In the broadest sense, variation is fundamental to musical creativity of all kinds—it’s how you extend and elaborate on an idea, or turn a common theme into your own. Strict theme-and-variation pieces, however, had a bit of a bad reputation in the 19th century. “The variation form, although cultivated by the masters with special partiality, is still so badly mistreated by bunglers and hacks that, when it appears, people avoid it or encounter it with mistrust,” wrote one commentator in 1860. “Theorists and aestheticians scarcely want to grant it even a modest spot next to legitimate art forms.”
Yes, you had vapid variations that take a tune through a series of ornamentations—do it in dotted rhythm, fill it with fast arpeggios, then change major key to minor, etc. But on the other hand, you had Beethoven, who wrote variation movements in his late string quartets and piano sonatas that would slingshot a theme into parallel expressive universes. No other musical form veers so wildly between the banal and the profound.

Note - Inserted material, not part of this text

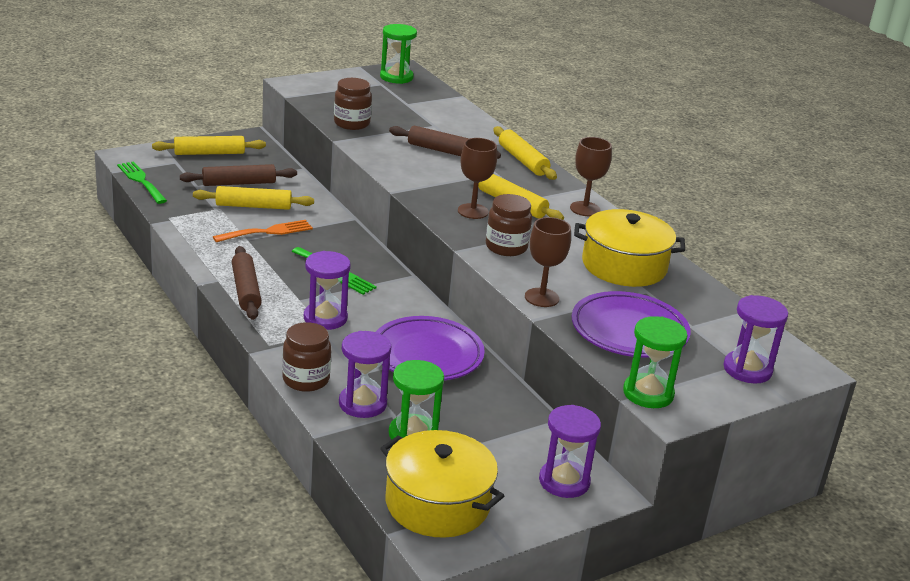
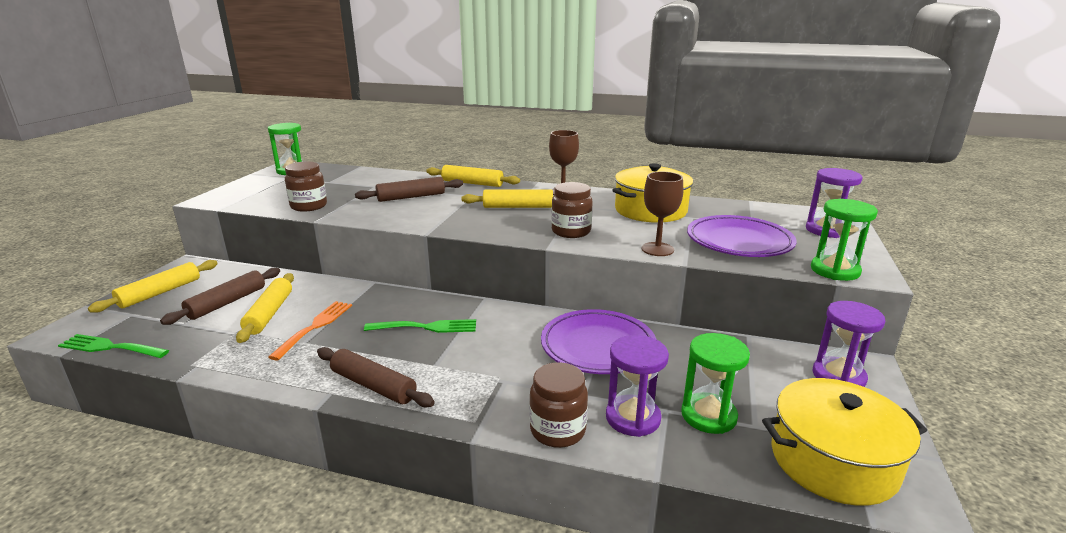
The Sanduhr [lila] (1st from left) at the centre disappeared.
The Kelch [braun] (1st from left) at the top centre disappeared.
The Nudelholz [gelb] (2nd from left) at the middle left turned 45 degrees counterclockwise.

Brahms added the heft of a full orchestra to the variation form, and then had the nerve to make that the whole piece. He was given the theme by his friend Carl Ferdinand Pohl, the librarian and archivist at the Gesellschaft der Musikfreunde in Vienna, who was writing a Haydn biography. Pohl had found some unpublished divertimentos for wind octet that were attributed to Haydn, including one with an interesting slow movement labeled “Chorale St. Antoni.” Since the 1950s, scholars have seriously questioned Haydn’s authorship—the octet may actually have been written by some other composer in roughly Haydn’s style. The origin of the chorale melody is also a mystery—it might be an echo of a forgotten medieval pilgrimage song, but is not any hymn otherwise known today.
Brahms wrote the Variations during the summer of 1873 while on a composing retreat in Tutzing, Bavaria. He began the piece as a piano duo before setting out on the orchestral version; he was adamant that the two versions were coequal (with opus numbers 56a and 56b), and neither was an arrangement or reduction of the other. The orchestral version was premiered by the Vienna Philharmonic on November 2, 1873, with the composer conducting.
Theme and Variations
Brahms begins with the full St. Antoni theme, keeping nearly the same orchestration as the original wind-band version. The chorale evokes an unsteady religious processional, with an unusually shaped 10-bar phrase to the first half, followed by a 19-bar continuation. Both sections are repeated, and Brahms maintains the same plan in every variation (sometimes varying the orchestration on the repeats). What is remarkable is how the ebb and flow of each variation changes, creating different organic shapes within a strict outline.
Variation I, Poco più animato, brings a warm glow with the upper strings, and the rhythmic churning of triplets against duples is perhaps Brahms’s favorite musical texture. Variation II, Più vivace, explodes with dynamic contrasts, while Variation III, Con moto, exults in the slight differences between pianissimo and piano. Variation IV, Andante con moto, begins with a lovely melodic transformation of theme, in B-flat minor, first doubled in the oboe and horn, then answered in the strings. Variation V, Vivace, chirps and fizzes, while Variation VI, also Vivace, is yanked back down to earth. Variation VII, Grazioso, is a spacious pastorale, while Variation VIII, Presto non troppo, is a shadowy, furtive rendition of the theme.
The Finale breaks the mold while doubling down on the variation idea, containing 16 miniature sub-variations over a repeated ground bass itself derived from the main theme. Brahms stays true to an insight he shared in an 1869 letter:
In a theme for variations, it is almost only the bass that actually has any meaning for me. But this is sacred to me, it is the firm foundation on which I then build my stories. What I do with melody is only playing around . . . on a given bass, I discover new melodies in it, I create.